Red-white Aggro; is it actually aggro?
By Neil T Stacey
Red-white Aggro has been a feature of Standard since before Fate Reforged was printed, and has gone on to become one of the most popular decks in Standard. Despite that, there doesn’t seem to be consensus on how best to build it. I personally have tinkered with a number of different approaches and never been that happy (or successful) with any one of them.
I’m not the only one flailing around here. Week to week, we see significant changes to the RW lists at the top tables. Even at the same tournament you’ll see disparate variations of the deck. One of the few fixtures in the deck has been Stormbreath Dragon in high numbers, and many of the deck’s advocates consider the card to be an automatic 4-of.
Ben Stark, on the other hand, got to the finals of GP Memphis last week with zero Stormbreath Dragon in his mainboard. Instead, he has maxed out on Outpost Siege. Initially not a popular card, it began to appear in sideboards a few weeks ago, as a trump in attrition games. Then one or two copies crept into maindecks.

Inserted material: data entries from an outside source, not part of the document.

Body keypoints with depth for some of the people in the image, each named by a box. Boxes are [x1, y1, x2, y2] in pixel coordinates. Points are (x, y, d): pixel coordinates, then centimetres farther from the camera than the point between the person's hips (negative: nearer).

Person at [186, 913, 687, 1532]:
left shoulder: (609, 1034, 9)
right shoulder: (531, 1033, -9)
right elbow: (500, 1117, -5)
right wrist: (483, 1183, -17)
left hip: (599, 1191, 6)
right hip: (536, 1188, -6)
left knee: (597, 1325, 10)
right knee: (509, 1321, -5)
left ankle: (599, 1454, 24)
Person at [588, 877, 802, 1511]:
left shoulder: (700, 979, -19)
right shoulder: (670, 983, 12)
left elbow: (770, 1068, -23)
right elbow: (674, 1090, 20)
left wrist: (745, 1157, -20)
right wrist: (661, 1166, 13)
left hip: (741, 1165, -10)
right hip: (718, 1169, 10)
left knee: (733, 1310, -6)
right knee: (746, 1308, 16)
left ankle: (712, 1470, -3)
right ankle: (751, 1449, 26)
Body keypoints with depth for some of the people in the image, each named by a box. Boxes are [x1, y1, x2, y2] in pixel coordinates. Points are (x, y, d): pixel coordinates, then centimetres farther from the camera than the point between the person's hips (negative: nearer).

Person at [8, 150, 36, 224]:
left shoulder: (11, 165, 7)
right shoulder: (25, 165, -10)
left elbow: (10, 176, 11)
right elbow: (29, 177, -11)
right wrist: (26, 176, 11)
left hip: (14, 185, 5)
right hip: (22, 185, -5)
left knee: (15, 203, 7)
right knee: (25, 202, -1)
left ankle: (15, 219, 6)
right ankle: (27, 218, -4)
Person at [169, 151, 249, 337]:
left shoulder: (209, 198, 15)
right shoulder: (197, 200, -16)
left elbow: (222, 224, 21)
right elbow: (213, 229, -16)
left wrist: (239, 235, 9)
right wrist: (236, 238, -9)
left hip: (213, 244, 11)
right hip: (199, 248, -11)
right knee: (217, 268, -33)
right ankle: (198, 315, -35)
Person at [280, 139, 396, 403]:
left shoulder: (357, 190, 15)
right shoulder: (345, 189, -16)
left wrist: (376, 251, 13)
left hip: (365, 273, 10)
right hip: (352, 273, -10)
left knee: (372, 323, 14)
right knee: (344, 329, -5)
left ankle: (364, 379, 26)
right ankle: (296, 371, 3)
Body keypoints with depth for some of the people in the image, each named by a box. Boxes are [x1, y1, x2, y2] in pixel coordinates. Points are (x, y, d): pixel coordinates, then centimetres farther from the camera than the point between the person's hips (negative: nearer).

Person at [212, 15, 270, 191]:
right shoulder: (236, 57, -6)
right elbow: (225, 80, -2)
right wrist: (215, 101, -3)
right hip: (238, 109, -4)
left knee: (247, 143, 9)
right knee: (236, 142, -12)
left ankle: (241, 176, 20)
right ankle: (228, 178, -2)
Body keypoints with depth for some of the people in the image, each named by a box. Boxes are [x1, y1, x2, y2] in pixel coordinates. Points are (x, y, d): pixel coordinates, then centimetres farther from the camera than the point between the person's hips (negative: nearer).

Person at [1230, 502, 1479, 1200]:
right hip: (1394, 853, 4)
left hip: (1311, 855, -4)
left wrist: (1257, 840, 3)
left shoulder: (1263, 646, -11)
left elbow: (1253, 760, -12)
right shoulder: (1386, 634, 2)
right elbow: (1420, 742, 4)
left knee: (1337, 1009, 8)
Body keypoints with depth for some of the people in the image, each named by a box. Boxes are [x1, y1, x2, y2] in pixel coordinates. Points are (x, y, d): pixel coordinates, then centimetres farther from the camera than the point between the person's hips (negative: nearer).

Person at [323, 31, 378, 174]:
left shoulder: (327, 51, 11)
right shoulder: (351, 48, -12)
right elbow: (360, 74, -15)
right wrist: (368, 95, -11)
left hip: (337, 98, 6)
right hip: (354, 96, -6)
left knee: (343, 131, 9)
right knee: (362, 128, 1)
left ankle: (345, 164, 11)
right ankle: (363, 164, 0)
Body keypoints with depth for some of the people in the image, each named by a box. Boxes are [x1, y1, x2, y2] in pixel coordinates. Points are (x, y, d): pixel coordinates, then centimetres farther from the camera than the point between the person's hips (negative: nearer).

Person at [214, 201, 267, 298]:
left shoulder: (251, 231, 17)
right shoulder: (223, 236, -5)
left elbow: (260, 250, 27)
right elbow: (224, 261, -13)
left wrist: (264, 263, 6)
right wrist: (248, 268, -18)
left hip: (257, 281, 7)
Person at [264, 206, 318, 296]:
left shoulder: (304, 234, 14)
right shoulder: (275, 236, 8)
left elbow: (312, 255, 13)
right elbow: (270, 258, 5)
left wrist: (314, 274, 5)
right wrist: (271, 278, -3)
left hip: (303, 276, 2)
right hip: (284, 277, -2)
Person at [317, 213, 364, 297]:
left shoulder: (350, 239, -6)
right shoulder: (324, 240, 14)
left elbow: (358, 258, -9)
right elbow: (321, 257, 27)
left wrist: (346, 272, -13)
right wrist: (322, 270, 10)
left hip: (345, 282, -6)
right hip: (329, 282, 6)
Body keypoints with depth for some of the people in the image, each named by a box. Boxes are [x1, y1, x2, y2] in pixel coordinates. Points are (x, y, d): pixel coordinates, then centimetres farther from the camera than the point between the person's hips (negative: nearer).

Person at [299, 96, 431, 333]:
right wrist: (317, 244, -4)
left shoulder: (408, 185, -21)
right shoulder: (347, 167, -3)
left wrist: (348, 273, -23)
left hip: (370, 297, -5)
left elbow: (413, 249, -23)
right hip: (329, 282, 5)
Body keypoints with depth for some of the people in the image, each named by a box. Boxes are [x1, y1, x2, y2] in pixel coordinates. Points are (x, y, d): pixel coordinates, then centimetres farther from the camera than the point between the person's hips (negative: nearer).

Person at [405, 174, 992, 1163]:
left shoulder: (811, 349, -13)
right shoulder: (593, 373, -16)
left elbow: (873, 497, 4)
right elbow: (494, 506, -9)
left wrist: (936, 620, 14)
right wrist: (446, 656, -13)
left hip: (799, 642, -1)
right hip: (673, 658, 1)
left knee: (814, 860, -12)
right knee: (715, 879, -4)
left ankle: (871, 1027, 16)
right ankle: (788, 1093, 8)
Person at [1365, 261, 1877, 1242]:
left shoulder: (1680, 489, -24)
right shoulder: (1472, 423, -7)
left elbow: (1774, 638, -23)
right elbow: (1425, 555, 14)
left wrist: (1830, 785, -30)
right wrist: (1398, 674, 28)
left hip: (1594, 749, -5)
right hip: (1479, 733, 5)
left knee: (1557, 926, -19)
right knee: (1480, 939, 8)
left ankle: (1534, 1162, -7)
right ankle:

Running a full set worked out for Stark, clearly, and his list was as follows:
RW Aggro by Ben Stark (GP Memphis)
4x Seeker of the Way
4x Soulfire Grand Master
4x Goblin Rabblemaster
4x Hordeling Outburst
4x Wild Slash
4x Stoke the Flames
3x Lightning Strike
1x Valorous Stance
4x Outpost Siege
4x Chained to the Rocks
4x Battlefield Forge
4x Temple of Triumph
3x Evolving Wilds
2x Valorous Stance
3x Stormbreath Dragon
2x Sarkhan, the Dragonspeaker
2x Arc Lightning
3x Mastery of the Unseen
When looking for pointers in how to design and play a deck, it is useful to look at similar decks from the past for direction. I’ve drawn mostly on my experience of aggressive decks when working with RW and that hasn’t worked out for me, I suspect because it’s fundamentally a mistake to think of this as an outright aggressive deck.
The deck lacks a set of good one-drops with which to go under your opponents. Even the two-drop slot is light on aggression. Instead, the deck’s strength lies in its ability to remove opposing threats in the early game, and presenting a series of threats that demand answers. RW is excellent at exchanging resources, and fairly poor at killing your opponent before they get to do anything. The exception, of course, is when Goblin Rabblemaster goes unopposed. That guy gets the job done.
That’s a rare scenario, however. When I ask my opponent if Rabblemaster survives to combat, the answer I expect is an emphatic no. More often than not, RW’s wins come later in the game, after an initial exchange of resources leaves both players relying on the top of their decks.
That game plan is similar to that of another Standard powerhouse from recent history. Take a close look at this deck list from June last year:
Mono-Black Devotion by Owen Turtenwald:
4x Lifebane Zombie
4x Pack Rat
4x Desecration Demon
4x Grey Merchant of Asphodel
1x Bile Blight
1x Ultimate Price
4x Devour Flesh
4x Hero’s Downfall
4x Underworld Connections
Superficially, these decks seem very different. But let’s look at how they break down in terms of the roles their cards are intended to play.
This deck breaks down into 16 threats, 14 removal spells and 4 enchantments that generate incremental card advantage.
Take another look at Stark’s RW list. It has 16 threats, 12 removal spells and 4 enchantments that generate incremental card advantage.
Looked at in this way, The RW list is much the same as Mono-black devotion of old, just with less removal. Despite the superficial differences, these two decks have near-identical structures, and similar game plans.
Of course, the removal in RW is less universal, so the deck depends on being able to put the burn spells to work on an opponent’s life total. Meanwhile, the Mono-black ran a couple more lands to support the higher curve, but it got to run Mutavaults as extra threats.
So despite having more threats and less removal than Stark’s RW, Mono-black Devotion was anything but an aggro deck. Sure, sometimes you won on turn 5 with an unopposed Pack Rat but that was plan B. Its game plan was to exchange resources with your opponent and either draw a stream of cards with Underworld Connections or outclass your opponent’s leftovers with a scary threat.
RW is starting to look more and more like a deck in the same mould. It has a ton of cheap removal geared toward exchanging resources early while its potent threats force your opponent to use their own removal, playing into your attrition game plan. A full set of Outpost Siege is the natural complement to this strategy, just as Underworld Connections was for Mono-black Devotion.
I’ve had very little success playing RW as a true aggressive deck, and I’ve often felt that it works best playing a more reactive role. That also fits my style of play a bit better; Mono-black Devotion and its variants brought me a lot of success and anything that plays similarly is appealing to me. I, for one, am very much on board for changing gears with RW and playing a game plan of attrition and card advantage. I just hope no-one notices my Mutavaults.